О том, что в союзе с Францией и особенно Великобританией Россия совершает грубую, фатальную ошибку, царя предупреждали. Так, в феврале 1914 г. в «Записке» П.Н. Дурново предупреждал Николая II, во-первых, о том, что России ни в коем случае нельзя ввязываться в европейскую войну; во-вторых, что она выбрала не тех союзников. Дурново подчёркивал, что нельзя сближаться с Великобританией — страной, являющейся главным противником России на мировой арене; что у нас нет столь острых противоречий с Германией, которые гнали бы Россию на войну с ней. По сути Дурново выступал с позиций необходимости создания континентального блока против англосаксов. Это, по его мнению, позволило бы избежать войны и участия в ней России.
Последнее Дурново считал смертельно опасным, полагая, что война приведёт Россию к анархии, в которой обвинят правительство, и, как следствие, к революции. Вот что писал оказавшийся неуслышанным пророком Дурново: «Особенно благоприятную почву для социальных потрясений представляет, конечно, Россия, где народные массы, несомненно, исповедуют принципы бессознательного социализма... Русский простолюдин, крестьянин и рабочий одинаково не ищет политических прав, ему и ненужных, и непонятных. Крестьянин мечтает о даровом наделении его чужой землёю, рабочий — о передаче ему всего капитала и прибылей фабриканта, и дальше этого их вожделения не идут. И стоит только широко кинуть эти лозунги в население, стоит только правительственной власти безвозвратно допустить агитацию в этом направлении, — Россия, несомненно, будет ввергнута в анархию, пережитую ею в приснопамятный период смуты 1905―1906 годов... Война с Германией создаст исключительно благоприятные условия для такой агитации. Как уже было отмечено, война эта чревата для нас огромными трудностями и не может оказаться триумфальным шествием в Берлин. Неизбежны и военные неудачи, — будем надеяться, частичные, — неизбежными окажутся и те или другие недочёты в нашем снабжении. При исключительной нервности нашего общества, этим обстоятельствам будет придано преувеличенное значение, а при оппозиционности этого общества всё будет поставлено в вину правительству». Ну а дальше — революция.

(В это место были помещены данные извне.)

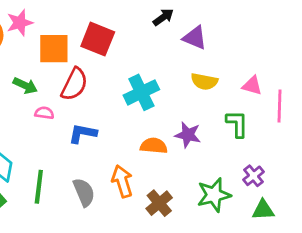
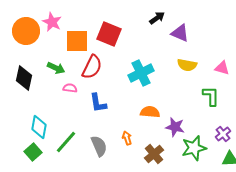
pink star: (20, 23) -> (52, 22), turned -30
blue L-shape: (83, 133) -> (98, 103), turned -110
purple star: (188, 135) -> (175, 127), moved
orange arrow: (122, 181) -> (127, 138), size x0.6
green line: (39, 187) -> (66, 142), turned 35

Никакой реакции сверху, «из сфер», как говорили в старину, не последовало. И это не очень удивляет: первое, что отказывает у систем, слоёв и лиц, вступающих в полосу упадка, это чувство самосохранения. Утрата данного чувства — верный признак деградации и дегенерации системы, строя, слоя. Примеров — масса, кроме позднего самодержавия ограничусь одним: поздний СССР. Как заметил писатель О. Маркеев (в «Неучтенном факторе»), «способность к упреждающему отражению коррелируется с фазой развития. При дегенерации системы способность “слышать ” катастрофически снижается». Неспособность услышать предупреждения и/или увидеть знаки на стене — это «эффект Кассандры». Он, помимо прочего, обусловлен классовым фактором: есть классовый предел адекватного восприятия реальности, в какой-то момент «наблюдатель», чтобы адекватно понять или даже просто увидеть реальность, её противоречия и опасности, должен выйти за рамки своих классовых характеристик и даже интересов, т.е. перестать быть классово ограниченным индивидом. Разумеется, это нелегко как само по себе, так и с точки зрения конфликта со своим классом (окружением), который (которое) в массе своей, как правило, не желает слышать предупреждений и фиксировать материализованные знаки судьбы, а если слышит, не желает ничего менять — паралич воли. Классовая ограниченность — удел господствующих групп финально-летальных эпох. Такие группы и лица ничего не могут создать, только разрушить, тупо прожирая не ими созданное и теша свою социальную импотенцию. Не случайно Ф. Энгельс о людях, создавших капитализм, писал, что они — кто угодно, но только не буржуазно (т.е. не классово-капиталистически) ограниченные люди.